Lack of information, however, does not necessarily result in lack of reconstructions or in attempts to pinpoint the location of the Temple and its components. The intrinsic holiness of the Temple for Jews, and even for Christians, ignited religious imaginations and architectural fancy with numerous reconstructions throughout the ages.

But then, the reunification of Jerusalem in 1967 an electrifying event in Jewish history provided the backdrop that spurred many to find the pearl of Jerusalem archeological research the location of the ancient Temple. For the first time in nearly 2,000 years, the Old city of Jerusalem came under Jewish sovereignty. Now with free access to the Temple, a small community of scholars arose who engaged in the scientific study of the Temple Mount and its relevant texts and who sought to provide solutions to the conundrums of building, place and location. Dr. Asher Selig Kaufman had long been amongst the leading scholars of this group.

Dr. Kaufman's book is a rare comprehensive work on the Temple of Jerusalem, and is the third in a series entitled The Temple of Jerusalem. The first two volumes deal with Tractate Middot, the mishnaica tractate that provides a description (of sorts) of the Temple and its courts. The Temple Mount: Where is the Holy of Holies, gives the reader a detailed account in English of Kaufman's Temple and Temple Mount studies.

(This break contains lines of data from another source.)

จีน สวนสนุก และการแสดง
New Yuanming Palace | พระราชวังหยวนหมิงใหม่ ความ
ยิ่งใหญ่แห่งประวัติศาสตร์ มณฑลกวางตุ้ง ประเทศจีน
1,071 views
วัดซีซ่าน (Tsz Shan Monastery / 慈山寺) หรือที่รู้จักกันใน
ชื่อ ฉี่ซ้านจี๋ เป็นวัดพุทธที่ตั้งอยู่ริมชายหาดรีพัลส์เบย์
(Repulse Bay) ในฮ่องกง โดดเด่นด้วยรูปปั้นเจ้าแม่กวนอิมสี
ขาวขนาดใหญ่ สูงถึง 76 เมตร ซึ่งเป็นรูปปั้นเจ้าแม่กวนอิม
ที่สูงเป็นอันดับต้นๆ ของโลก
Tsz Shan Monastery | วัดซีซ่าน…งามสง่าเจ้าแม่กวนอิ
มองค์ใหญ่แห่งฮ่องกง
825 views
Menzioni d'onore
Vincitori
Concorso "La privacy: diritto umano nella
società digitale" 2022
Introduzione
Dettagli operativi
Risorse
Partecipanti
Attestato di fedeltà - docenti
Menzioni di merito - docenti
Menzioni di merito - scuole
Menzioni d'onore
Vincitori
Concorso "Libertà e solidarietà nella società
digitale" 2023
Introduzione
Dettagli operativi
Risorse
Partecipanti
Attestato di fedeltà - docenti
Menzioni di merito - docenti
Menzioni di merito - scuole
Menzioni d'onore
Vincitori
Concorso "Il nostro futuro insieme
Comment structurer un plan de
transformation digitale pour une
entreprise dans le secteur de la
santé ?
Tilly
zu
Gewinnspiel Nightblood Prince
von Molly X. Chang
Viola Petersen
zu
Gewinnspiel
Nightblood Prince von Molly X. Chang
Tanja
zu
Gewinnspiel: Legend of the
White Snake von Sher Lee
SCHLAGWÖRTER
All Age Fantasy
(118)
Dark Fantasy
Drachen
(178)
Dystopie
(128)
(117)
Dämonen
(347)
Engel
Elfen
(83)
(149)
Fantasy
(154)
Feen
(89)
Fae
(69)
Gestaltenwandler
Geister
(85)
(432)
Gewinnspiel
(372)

The core of the book's 23 short chapters (and five appendices) is devoted to the location and shape of the Temple and its components: the Inner Court, chambers and gates, the sanctified Outer Court and the water supply. Particular attention is paid to the superimposition of the Temple on the present Temple Mount area, using "archaeological" and literary evidence (Middot and Josephus) when available and necessary. Introductory chapters deal briefly with basic descriptions of the sources, the geographical framework and Temple customs. Concluding chapters deal with later Jewish and Islamic traditions, as well as with "predictions" and a "religious solution" to peace between Jew and Muslim on this contested real estate. Five technical appendices, on such matters as rock levels and dimensions of ashlar stones, conclude the volume.

Dr. Kaufman's research also led him to the discovery of the Foundation Stone and offers each of us some fresh and relevant thoughts. The book contains numerous color and b&w plates, maps and plans. Size: 310x235mm; 184 pages. Red gilt Hardcover and spine.

Asher Kaufman was one of the foremost scholars of the Jerusalem Temple. He was an eminent Israeli physicist, born in Edinburgh, Scotland. He received his training in physics, earning a Ph.D. from the University of Edinburgh. In the 1950's he was engaged in nuclear fusion research. In 1959, he made aliyah to take up an academic appointment in the physics department of the Hebrew University (now the Racah Institute of Physics). Dr. Kaufman was currently Honorary Research Fellow, the College of Judea and Samaria and Emeritus Professor, the Hebrew University. Dr. Asher Selig Kaufman [z”l] [age: ~90] passed to his Olam Ha’Bah, on 27 Aviv/Nissan 5775 [15 April 2015], and will be sorely missed. He is survived by his wife Yospa, his son and his grandsons. The Temple Mount: Where is the Holy of Holies was published in 2004 by Har Yera'eh Press, Jerusalem.